All The Fun
Underbelly Circus Hub
4pm 5 – 26 August 2017
Set to be a cult classic, Belgium circus company Cie Ea Eo present All The Fun, a hypnotic, tongue-in-cheek antidote to the glittering circus world.
Maybe more than a little ironic, the show brings the audience right into the tricks of the circus with an insane level of focus and the odd bead of sweat. An all ages show, All The Fun will make you wonder what is staged and what is play, all from the edge of your seat.
What was the inspiration for this performance?
We’ve all been practicing juggling for years, and we wanted to invite the audience to discover why this discipline means so much to us. So, we decided to create a very intimate space, a small circle, with the audience nearly sitting on stage. As if we were around a fire, everyone very close to everyone else.
With this intimacy, we can share with people some of the mystical aspects of juggling that is not usually seen in juggling shows. How juggling actually transforms
us: how we can one minute be very intensely concentrated, and the next, we are children rolling around the playground.
us: how we can one minute be very intensely concentrated, and the next, we are children rolling around the playground.
Juggling can be so intense and require so much physical involvement that we have the feeling we are deep into some kind of rave or spiritual ritual, where we throw weird plastic objects into the air for no reason.
Juggling is a useless thing, and we wanted to pay homage to this beautiful uselessness. Uselessness is the most precious thing these days.
Is performance still a good space for the public discussion of ideas?
The time after the performance actually is. We tried to make a show that leaves the audience a lot of space to interpret what they see. By the end of the show, although everyone saw the same show, everyone saw a different “thing”. Different people feel different emotions. They project different interpretations depending on who they are and where they come from. Then they can talk with each other and share their feelings, and try to understand each other. The show then becomes some kind of tool that makes people try to understand each other’s way of experiencing the world.
How did you go about gathering the team for
it?
It’s very organic. There was no audition whatsoever. We all met through the juggling community, and at one point one of us stated the obvious: we have to make a show together. The real starting point of the show is in fact the team.
How did you become interested in making performance?

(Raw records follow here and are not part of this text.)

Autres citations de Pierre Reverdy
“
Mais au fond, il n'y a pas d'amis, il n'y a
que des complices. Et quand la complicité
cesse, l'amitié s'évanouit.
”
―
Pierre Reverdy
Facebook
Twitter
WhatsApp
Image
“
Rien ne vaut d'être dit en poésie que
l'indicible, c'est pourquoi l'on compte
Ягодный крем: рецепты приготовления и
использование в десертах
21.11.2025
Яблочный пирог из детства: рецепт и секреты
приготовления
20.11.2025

We all started juggling just for the sake of it, and not at all with the intention of creating shows. But as you evolve in the juggling world, you get to see juggling acts, circus acts, you get interested in movement, in dance, you get to see dance shows, in which there is also a bit of theatre, so you become interested in theatre as well, and then you’re just simply interested in performance in general, and how juggling can be strong medium to perform with.
Is there any particular approach to the making of the show? Does the show fit with your usual productions?

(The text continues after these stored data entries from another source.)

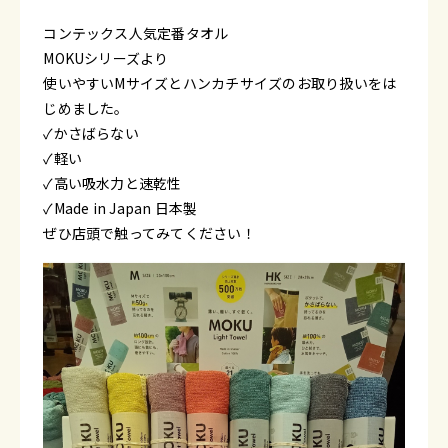
コンテックス人気定番タオル
MOKUシリーズより
使いやすいMサイズとハンカチサイズのお取り扱いをは
じめました。
✓かさばらない
✓軽い
✓高い吸水力と速乾性
✓Made in Japan 日本製
ぜひ店頭で触ってみてください！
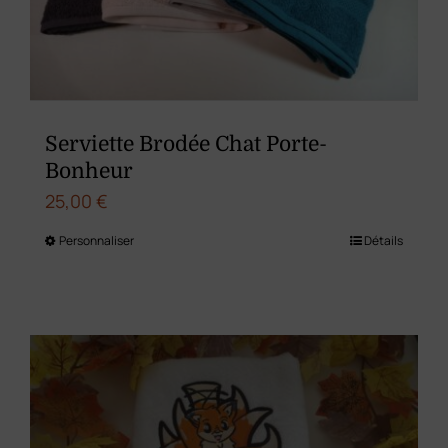
choisies
sur
la
page
du
Serviette Brodée Chat Porte-
produit
Bonheur
25,00
€
Personnaliser
Détails
Ce
produit
a
plusieurs
variations.
Les
options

It’s like making a bridge. On one side we work on a small scale, we have juggling techniques, ideas for scenes. On the other side, we have some blurry idea of the show as a whole. The game is to get these two sides to meet. But what is amazing is that they feed one another, so it makes the building easier. The overarching theme of the show, when examined, can inspire a specific scene. The ideas behind the scenes we create are not random, but naturally share some similarities. When you try to understand what it is that makes them consistent with one another, it helps you understand what the show will look like as a whole.
What do you hope that the audience will experience?
We hope they experience some joyful feeling of weirdness.
What strategies did you consider towards shaping this audience experience?
We actually don’t try to « shape » the audience experience. The game is more about shaping things that we think are fun/ beautiful/weird as well as we can, and then showing them, taking the bet that if we found them fun/beautiful/weird and liked to feel this way, the audience, made of human beings like us, will probably feel something similar.
Ea Eo is an internationally touring juggling company founded in 2009 by Jordaan De Cuyper, Sander De Cuyper, Bram Dobbelaere and Eric Longequel. Neta Oren joined them in 2015 to create All the Fun. Juggling and silly jokes are the two languages that are central to the work of the company.
An original score has been composed for the show by David Maillard (Notoy). Notoy works by recording everyday sounds and turning them into hypnotising electronic soundtracks – which in the case of All The Fun, builds throughout the show and works intuitively with the performance on stage.
The team of five balance objects and play with Newton’s theory of gravity in this new show from the makers of international touring success m2.